Enfin, le cri de François doit être perçu comme une invitation à nous mettre devant un jugement qui nous transcende: on éprouve de la honte devant quelqu’un, et ce quelqu’un, dans la vision du pape, est avant tout la victime des fautes personnelles et collectives, puis chacun de nos enfants et jeunes, auxquels nous donnons un très mauvais exemple de la manière dont la solidarité et l’accueil entre les hommes doivent être vécus, mais c’est aussi et certainement le Dieu de la vie et de l’histoire, le dernière mètre de mesure du jugement sur nos comportements, le Père universel devant qui nous devons nous reconnaître une famille humaine, solidaire et coresponsable par vocation. Pour le croyant, le jugement de Dieu n’est pas seulement un horizon lointain, mais une imminence qui domine et qui rejoint les abimes du cœur. Mais le non croyant aussi, doit écouter la voix de sa conscience, là où sont inscrites les vérités exprimées par les paroles du Décalogue destinées à tout l’homme, à chaque homme.

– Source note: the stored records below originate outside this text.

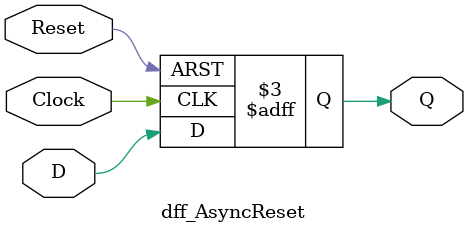
<source format=v>
`timescale 1ns / 1ps
 
module dff_AsyncReset
   (
    input wire Clock,
    input wire D,
	input Reset, 
    output reg Q
   );
 
   always @(negedge Reset or  posedge Clock  )
      begin
        if (!Reset)
            Q = 0;  // Q <= 1'b0;
                    // Qn <= 1'b1; στο σχήμα της 
                    // άσκησης δεν έχει ανάστροφη έξοδο
        else 
            Q = D;
                    // Qn <= -D; στο σχήμα της 
                    // άσκησης δεν έχει ανάστροφη έξοδο
	  end
endmodule
</source>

Appeler la conscience et le jugement de Dieu n’est donc pas une opération partisane, mais un choix qui aide tout un chacun à trouver des raisons qui poussent à s’engager pour autrui, surtout pour les pauvres ou les plus vulnérables, de manière plus radicale et inéluctable. Alors chacun saura entendre les paroles de Celui qui s’est fait exilé et pèlerin par amour de tous: « Venez, les bénis de mon Père, recevez en héritage le Royaume préparé pour vous depuis la création du monde. Car j’avais faim, et vous m’avez donné à manger ; j’avais soif, et vous m’avez donné à boire ; j’étais un étranger, et vous m’avez accueilli ; j’étais nu, et vous m’avez habillé ; j’étais malade, et vous m’avez visité ; j’étais en prison, et vous êtes venus jusqu’à moi ! » (Mt 25,34-37). Autrement, c’est notre humanité qui risque d’échouer ainsi que la qualité même de l’avenir de tous.